I might not be as busy, I have barely driven my car in the last 8 months (is it really necessary to get an oil change every 3 months because it's been about a year and I still haven't reached the odometer reading). There are far fewer things scheduled on my calendar than normal. But the fact is that each day takes a tremendous amount of effort to simply show up and give it my best.
And while I make small acts of self-care a daily priority - going for a walk, journaling, meditation, doing yoga, calling a friend, etc. My body still needs extra time to rest and recover from the stress and demands of this year. So, I let myself have a couch day. And if I'm being really honest with myself, I could use another one.
Growing up, I heard a lot of criticism - don't be a couch potato. It was drilled into me that there were two types of people, you were either lazy or an achiever. I of course wanted to be the achiever.
So, it's no wonder that there's this extra baggage of shame for spending a day relaxing on the couch. I don't want to be a lazy couch potato.
But the world isn't so binary. We're not one or the other, we are both and. We can be both lazy and a high achiever.
Furthermore, our bodies aren't machines that can be producing work 24/7. We need time for rest and recovery. We need sleep. We need nourishment. We need to restore not only our bodies but our minds and spirits.
Perhaps part of the problem is the punch of the word lazy. It has so many negative connotations that go against the puritanical work ethic that permeates our culture. The notion that your value and worth as a person is tied to how much you produce puts an extremely negative spin on laziness.

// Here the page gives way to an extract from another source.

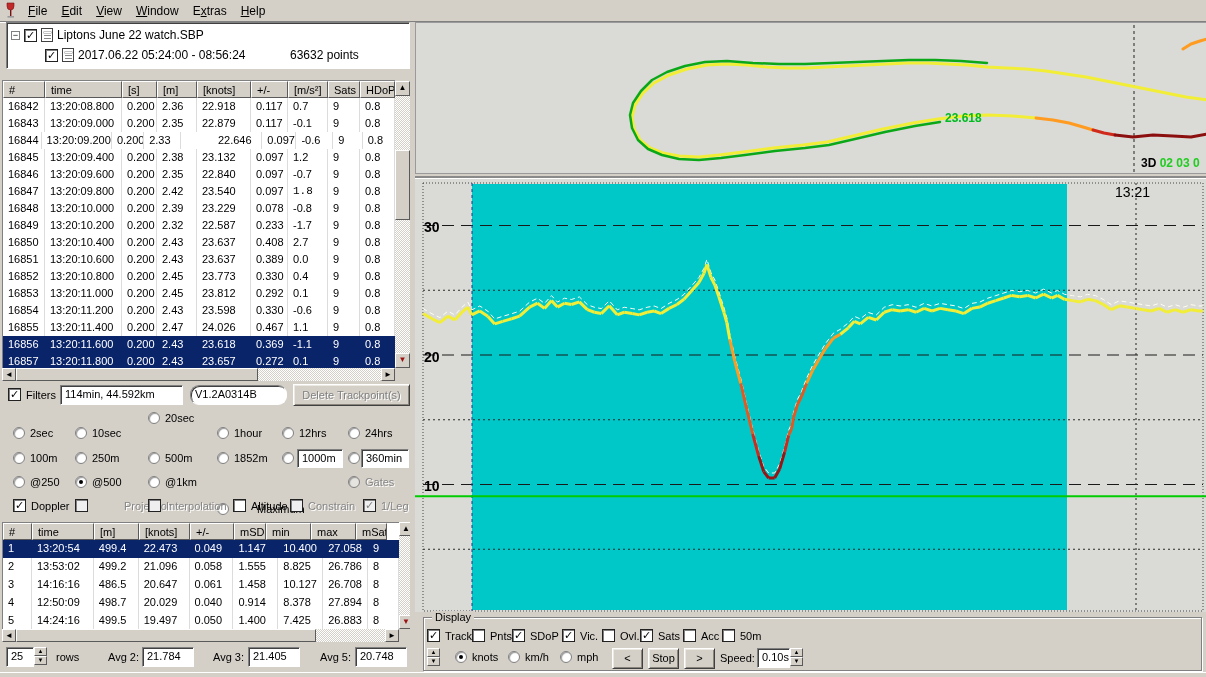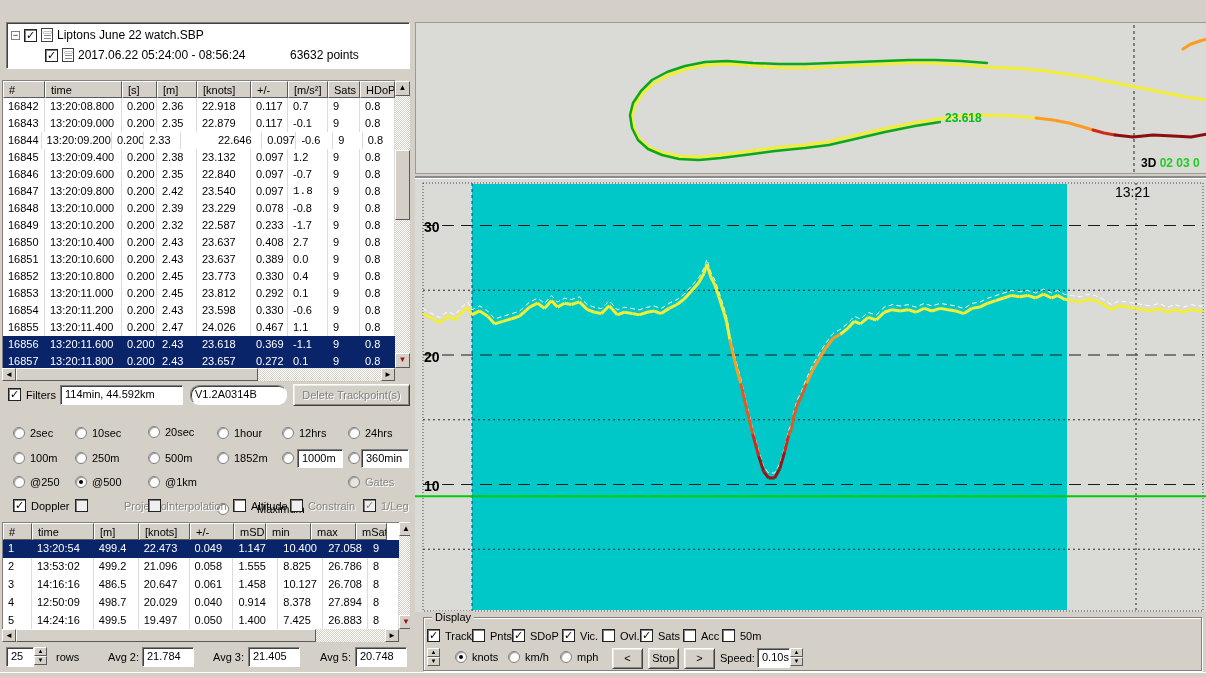"File Edit View Window Extras" div { html: none -> <div> <svg> <path></path> <rect></rect> <rect></rect> </svg> <span></span> <span><span><u>F</u>ile</span><span><u>E</u>dit</span><span><u>V</u>iew</span><span><u>W</u>indow</span><span>E<u>x</u>tras</span><span><u>H</u>elp</span></span> </div> }
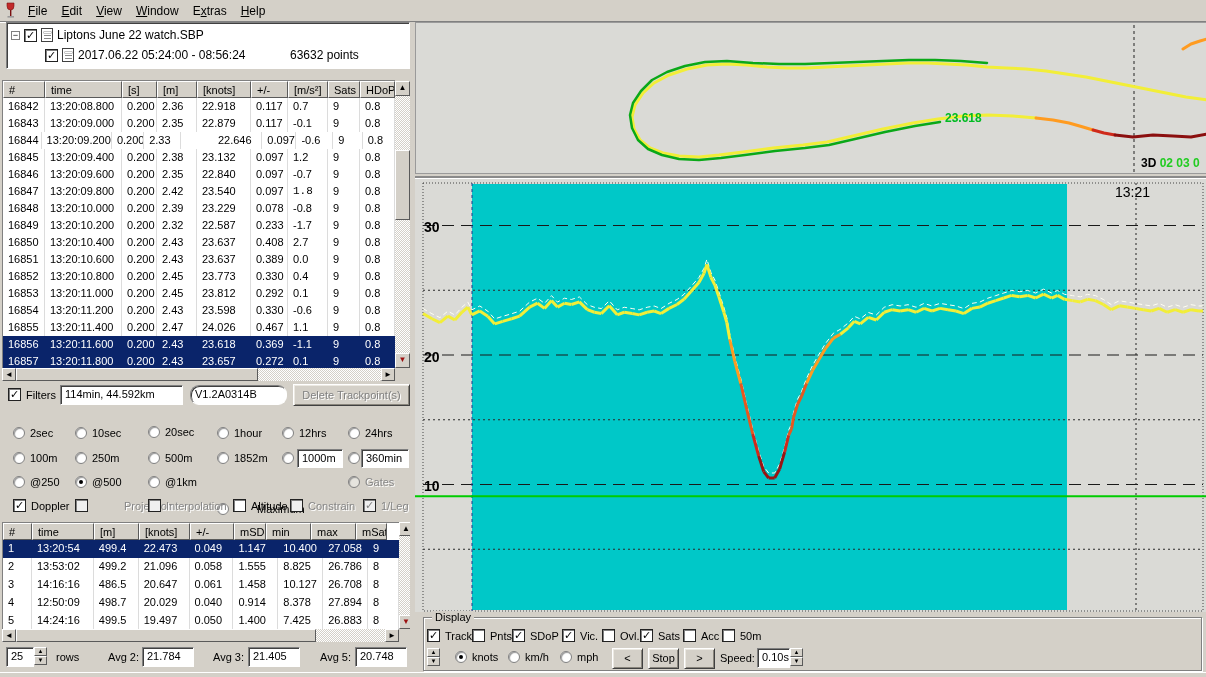"20sec" div.ctl { top: 426px -> 412px }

What if there's such a thing as purposeful laziness? What if one of our greatest challenges in modern society is intentionally choosing when not to exert energy?
There are endless ways to give our energy away and allow ourselves to become depleted. It is far easier to mindlessly exert energy than ever before thanks to technology and social phenomenons like FOMO (Fear Of Missing Out).
Suddenly, with these reframes in mind, having a restful, lazy, couch potato day is a radical act of resistance that feeds my abilities to achieve when and where it matters most.